New Nissan Micra - Test Drive Review
05 May 2010
Author: Richard Yarrow
|P11D price:|| £11,000 (est)|
|Key rival:|| Suzuki Swift|
Conservative, dull, a missed opportunity - some of the phrases used to describe the design of the all-new Nissan Micra. But bosses say they've deliberately played it safe because this car has to appeal to buyers in 160 countries. The maturity of the Western European supermini segment means big growth will come in South America, Russia, China and India, where tastes are more straightforward. The latter country is where UK cars will be built. Another factory is in Thailand, where the Micra is already on sale badged the Nissan March, and is tested here.
Like the exterior, the cabin is very simple with a 'double-bubble' dashboard and traditional instrument layout. For British buyers the Micra's appeal will be two-fold. First will its space; the cabin is very roomy, particularly for rear seat passengers where it's among the class leaders. Secondly, while it's pretty basic for the Thai market, it will be well-specced for the UK. Keyless entry, touch-screen infotainment, push-button start, and a parking space measuring system that's unique to the segment will all be available.
Only the fourth fresh Micra in 27 years, the newcomer is 61mm longer than the MkIII but up to 80kg lighter, depending on spec. It's powered by an all-new1.2-litre 80hp three-cylinder petrol engine that we get from launch in November. Its efficiency mean Nissan has decided against launching a diesel version, fuel economy is a very respectable 58.8mpg with CO2 emissions of 115g/km, down from 139g/km in the outgoing car.
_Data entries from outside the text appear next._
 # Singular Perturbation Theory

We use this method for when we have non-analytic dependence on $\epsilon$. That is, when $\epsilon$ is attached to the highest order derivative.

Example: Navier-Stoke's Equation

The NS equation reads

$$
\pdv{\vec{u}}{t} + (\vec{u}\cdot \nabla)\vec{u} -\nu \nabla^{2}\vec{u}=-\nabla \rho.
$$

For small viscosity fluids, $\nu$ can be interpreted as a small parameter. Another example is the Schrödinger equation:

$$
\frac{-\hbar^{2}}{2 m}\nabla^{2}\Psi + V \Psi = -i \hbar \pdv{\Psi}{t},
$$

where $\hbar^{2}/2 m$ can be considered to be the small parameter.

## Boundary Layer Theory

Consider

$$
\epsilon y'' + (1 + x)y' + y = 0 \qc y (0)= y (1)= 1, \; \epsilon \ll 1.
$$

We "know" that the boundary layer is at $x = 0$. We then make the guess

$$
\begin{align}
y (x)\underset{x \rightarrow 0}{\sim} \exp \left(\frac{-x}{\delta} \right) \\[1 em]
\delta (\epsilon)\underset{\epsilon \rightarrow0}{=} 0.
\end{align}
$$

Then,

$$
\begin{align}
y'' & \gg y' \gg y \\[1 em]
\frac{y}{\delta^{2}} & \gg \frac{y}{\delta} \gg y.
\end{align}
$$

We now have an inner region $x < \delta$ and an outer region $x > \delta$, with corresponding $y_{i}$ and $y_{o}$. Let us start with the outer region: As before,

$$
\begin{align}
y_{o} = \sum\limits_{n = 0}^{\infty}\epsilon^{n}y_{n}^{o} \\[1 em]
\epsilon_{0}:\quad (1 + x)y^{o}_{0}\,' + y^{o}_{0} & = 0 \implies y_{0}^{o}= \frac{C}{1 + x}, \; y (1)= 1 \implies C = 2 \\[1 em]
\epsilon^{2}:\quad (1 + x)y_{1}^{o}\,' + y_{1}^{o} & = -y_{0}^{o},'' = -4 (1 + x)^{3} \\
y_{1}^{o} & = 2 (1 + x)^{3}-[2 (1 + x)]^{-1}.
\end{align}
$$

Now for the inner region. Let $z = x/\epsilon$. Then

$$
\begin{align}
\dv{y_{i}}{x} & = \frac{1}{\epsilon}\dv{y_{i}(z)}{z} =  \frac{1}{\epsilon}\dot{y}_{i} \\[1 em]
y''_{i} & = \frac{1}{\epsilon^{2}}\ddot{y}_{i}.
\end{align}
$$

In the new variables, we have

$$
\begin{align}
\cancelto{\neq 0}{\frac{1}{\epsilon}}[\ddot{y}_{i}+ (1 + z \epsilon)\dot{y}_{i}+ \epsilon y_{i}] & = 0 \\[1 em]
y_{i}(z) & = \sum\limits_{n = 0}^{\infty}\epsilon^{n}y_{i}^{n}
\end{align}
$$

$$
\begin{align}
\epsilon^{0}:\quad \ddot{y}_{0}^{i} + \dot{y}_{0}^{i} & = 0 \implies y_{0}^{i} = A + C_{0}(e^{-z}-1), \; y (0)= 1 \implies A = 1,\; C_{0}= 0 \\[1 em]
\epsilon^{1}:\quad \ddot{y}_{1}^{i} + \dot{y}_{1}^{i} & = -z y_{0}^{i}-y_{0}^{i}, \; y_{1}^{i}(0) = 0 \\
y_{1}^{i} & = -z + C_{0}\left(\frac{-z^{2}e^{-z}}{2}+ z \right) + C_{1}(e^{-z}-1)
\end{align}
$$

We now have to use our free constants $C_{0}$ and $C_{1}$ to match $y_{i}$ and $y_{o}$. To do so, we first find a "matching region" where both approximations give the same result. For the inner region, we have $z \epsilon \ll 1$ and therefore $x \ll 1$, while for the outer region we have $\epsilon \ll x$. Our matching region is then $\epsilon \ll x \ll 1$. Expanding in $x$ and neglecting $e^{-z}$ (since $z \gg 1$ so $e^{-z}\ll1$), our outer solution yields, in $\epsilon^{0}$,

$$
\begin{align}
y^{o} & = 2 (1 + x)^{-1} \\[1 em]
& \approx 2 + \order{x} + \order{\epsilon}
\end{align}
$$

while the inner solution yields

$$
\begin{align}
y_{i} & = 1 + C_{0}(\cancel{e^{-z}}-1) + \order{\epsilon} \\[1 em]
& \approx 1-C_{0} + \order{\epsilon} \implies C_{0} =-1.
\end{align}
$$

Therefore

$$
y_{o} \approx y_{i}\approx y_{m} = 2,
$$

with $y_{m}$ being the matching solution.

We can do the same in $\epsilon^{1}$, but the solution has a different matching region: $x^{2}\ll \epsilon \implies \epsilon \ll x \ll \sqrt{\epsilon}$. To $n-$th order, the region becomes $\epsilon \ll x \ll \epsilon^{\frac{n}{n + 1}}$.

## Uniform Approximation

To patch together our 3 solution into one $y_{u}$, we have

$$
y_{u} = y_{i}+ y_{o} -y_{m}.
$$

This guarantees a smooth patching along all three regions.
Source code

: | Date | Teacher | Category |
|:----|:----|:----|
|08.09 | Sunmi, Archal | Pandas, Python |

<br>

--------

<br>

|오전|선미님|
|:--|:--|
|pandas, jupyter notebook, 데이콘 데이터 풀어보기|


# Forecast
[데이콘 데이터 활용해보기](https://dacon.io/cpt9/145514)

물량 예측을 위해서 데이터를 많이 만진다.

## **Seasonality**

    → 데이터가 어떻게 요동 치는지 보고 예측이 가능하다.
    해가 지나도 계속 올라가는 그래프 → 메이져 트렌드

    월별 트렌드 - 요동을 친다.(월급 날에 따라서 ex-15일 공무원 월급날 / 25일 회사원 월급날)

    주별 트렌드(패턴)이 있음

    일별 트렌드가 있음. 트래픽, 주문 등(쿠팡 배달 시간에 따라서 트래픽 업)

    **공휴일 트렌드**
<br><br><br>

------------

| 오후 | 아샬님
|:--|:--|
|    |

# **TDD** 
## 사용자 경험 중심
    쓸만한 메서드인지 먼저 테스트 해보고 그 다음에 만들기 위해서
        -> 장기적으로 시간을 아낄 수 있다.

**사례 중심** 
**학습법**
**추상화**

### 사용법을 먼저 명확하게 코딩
A 98hp supercharged version is due in the spring. With stop/start technology as standard, it will offer 95g/km and more than 70mpg. A five-speed manual gearbox is standard, with a CVT auto on the options list.
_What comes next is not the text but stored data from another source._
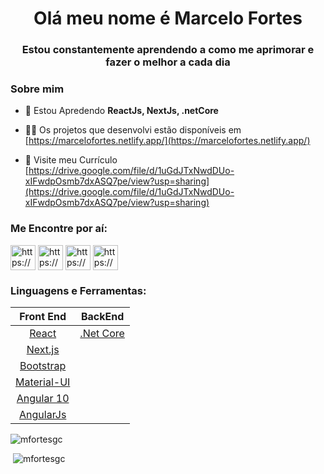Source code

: <h1 align="center">Olá meu nome é Marcelo Fortes</h1>
<h3 align="center">Estou constantemente aprendendo a como me aprimorar e fazer o melhor a cada dia</h3>

<h3 align="left">Sobre mim</h3>

- 🌱 Estou Apredendo **ReactJs, NextJs, .netCore**

- 👨‍💻 Os projetos que desenvolvi estão disponíveis em [https://marcelofortes.netlify.app/](https://marcelofortes.netlify.app/)

- 📄 Visite meu Currículo [https://drive.google.com/file/d/1uGdJTxNwdDUo-xIFwdpOsmb7dxASQ7pe/view?usp=sharing](https://drive.google.com/file/d/1uGdJTxNwdDUo-xIFwdpOsmb7dxASQ7pe/view?usp=sharing)

 <h3 align="left">Me Encontre por aí:</h3>
<div>
  <a href="https://codepen.io/https://codepen.io/marcelofortesgc" target="blank"><img align="center" src="https://raw.githubusercontent.com/rahuldkjain/github-profile-readme-generator/master/src/images/icons/Social/codepen.svg" alt="https://codepen.io/marcelofortesgc" height="40" width="40"/></a>
  <a href="https://linkedin.com/in/https://www.linkedin.com/in/marcelo-fortes-608328144/" target="blank"><img align="center" src="https://raw.githubusercontent.com/rahuldkjain/github-profile-readme-generator/master/src/images/icons/Social/linked-in-alt.svg" alt="https://www.linkedin.com/in/marcelo-fortes-608328144/" height="40" width="40"/></a>
  <a href="https://codesandbox.com/https://codesandbox.io/dashboard/home?workspace=846f5e8e-3d4b-4aa5-abf6-376cac623b43" target="blank"><img align="center" src="https://raw.githubusercontent.com/rahuldkjain/github-profile-readme-generator/master/src/images/icons/Social/codesandbox.svg" alt="https://codesandbox.io/dashboard/home?workspace=846f5e8e-3d4b-4aa5-abf6-376cac623b43" height="40" width="40" /></a>
   <a href="https://instagram.com/https://www.instagram.com/mfortesgc/" target="blank"><img align="center" src="https://raw.githubusercontent.com/rahuldkjain/github-profile-readme-generator/master/src/images/icons/Social/instagram.svg" alt="https://www.instagram.com/mfortesgc/" height="40" width="40" /></a>
</p>

<h3 align="left">Linguagens e Ferramentas:</h3>
 
|Front End|BackEnd|
|:-------------------------------------------:	|:---------------------------------------:	|
|[React](https://pt-br.reactjs.org/)           	|  [.Net Core](https://docs.microsoft.com/pt-br/dotnet/core/introduction) 	|
|[Next.js](https://nextjs.org/)               	|                                         	|
|[Bootstrap](https://getbootstrap.com/)       	|                                           |
|[Material-UI](https://material-ui.com/)       	|                                         	|
|[Angular 10](https://angular.io/) | |
|[AngularJs](https://angularjs.org/) | |
 

<div>
<p><img src="https://github-readme-stats.vercel.app/api/top-langs?username=marcelofortesgc&show_icons=true&locale=en&layout=compact" alt="mfortesgc" /></p>
<p>&nbsp;<img src="https://github-readme-stats.vercel.app/api?username=marcelofortesgc&show_icons=true&locale=en" alt="mfortesgc" /></p>
</div>
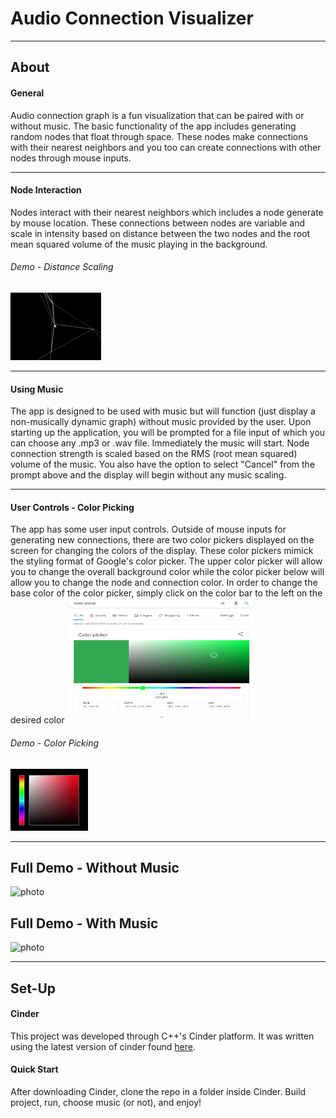 # Audio Connection Visualizer
---
## About
#### General
Audio connection graph is a fun visualization that can be paired with or without music. The basic functionality
of the app includes generating random nodes that float through space. These nodes make connections with their
nearest neighbors and you too can create connections with other nodes through mouse inputs.

---

#### Node Interaction
Nodes interact with their nearest neighbors which includes a node generate by mouse location. These connections between
nodes are variable and scale in intensity based on distance between the two nodes and the root mean squared volume of the
music playing in the background.
###### Demo - Distance Scaling
![photo](gifs/connection-scaling.gif)

---

#### Using Music
The app is designed to be used with music but will function (just display a non-musically dynamic graph)
without music provided by the user. Upon starting up the application, you will be prompted for a file input of 
which you can choose any .mp3 or .wav file. Immediately the music will start. Node connection strength is scaled based on the RMS (root mean squared) volume of the music. You also have the option to select "Cancel" from the prompt
above and the display will begin without any music scaling.

---

#### User Controls - Color Picking
The app has some user input controls. Outside of mouse inputs for generating new connections, there are two
color pickers displayed on the screen for changing the colors of the display. These color pickers mimick the styling 
format of Google's color picker. The upper color picker will
allow you to change the overall background color while the color picker below will allow you to change the 
node and connection color. In order to change the base color of the color picker, simply click on the color bar to the 
left on the desired color
<img src="gifs/google-color-picker.jpg" width="300" height="200">

###### Demo - Color Picking
![photo](gifs/color-picker.gif)

---
## Full Demo - Without Music
![photo](gifs/full-demo.gif)
## Full Demo - With Music
![photo](gifs/demo-w-music.gif)

---
## Set-Up
#### Cinder
This project was developed through C++'s Cinder platform. It was written using the latest version
of cinder found [here](https://github.com/cinder/Cinder). 

#### Quick Start
After downloading Cinder, clone the repo in a folder inside Cinder. Build project, 
run, choose music (or not), and enjoy!
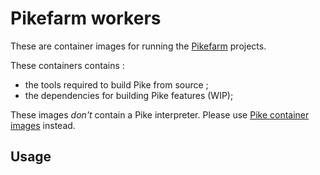 # Pikefarm workers

These are container images for running the [Pikefarm](http://pike.lysator.liu.se/development/pikefarm/) projects.

These containers contains :

* the tools required to build Pike from source ;
* the dependencies for building Pike features (WIP);

These images *don't* contain a Pike interpreter. Please use [Pike container images](https://hub.docker.com/r/bertrandlupart/pike) instead.

## Usage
The Micra is extremely quiet on tickover, and the familiar three-cylinder thrum is only noticeable when the car is accelerating. It rides and handles well, and has an extremely tight turning circle.
The biggest flaw is its steering which is very vague, though bosses say this will be retuned for European launch towards the end of this year, where there will be a host of other modifications. These include softer tyres and revised suspension damping for better ride comfort, plus anti-roll bars front and rear for improved dynamics. The brittle and shiny dashboard plastics will also be upgraded.
If engineers get it all right, the Micra should more than hold its own. It's not really a Fiesta or Corsa rival anymore, more Hyundai i20 and Suzuki Swift. There's no official line on pricing, but expect an entry point of around £9,500.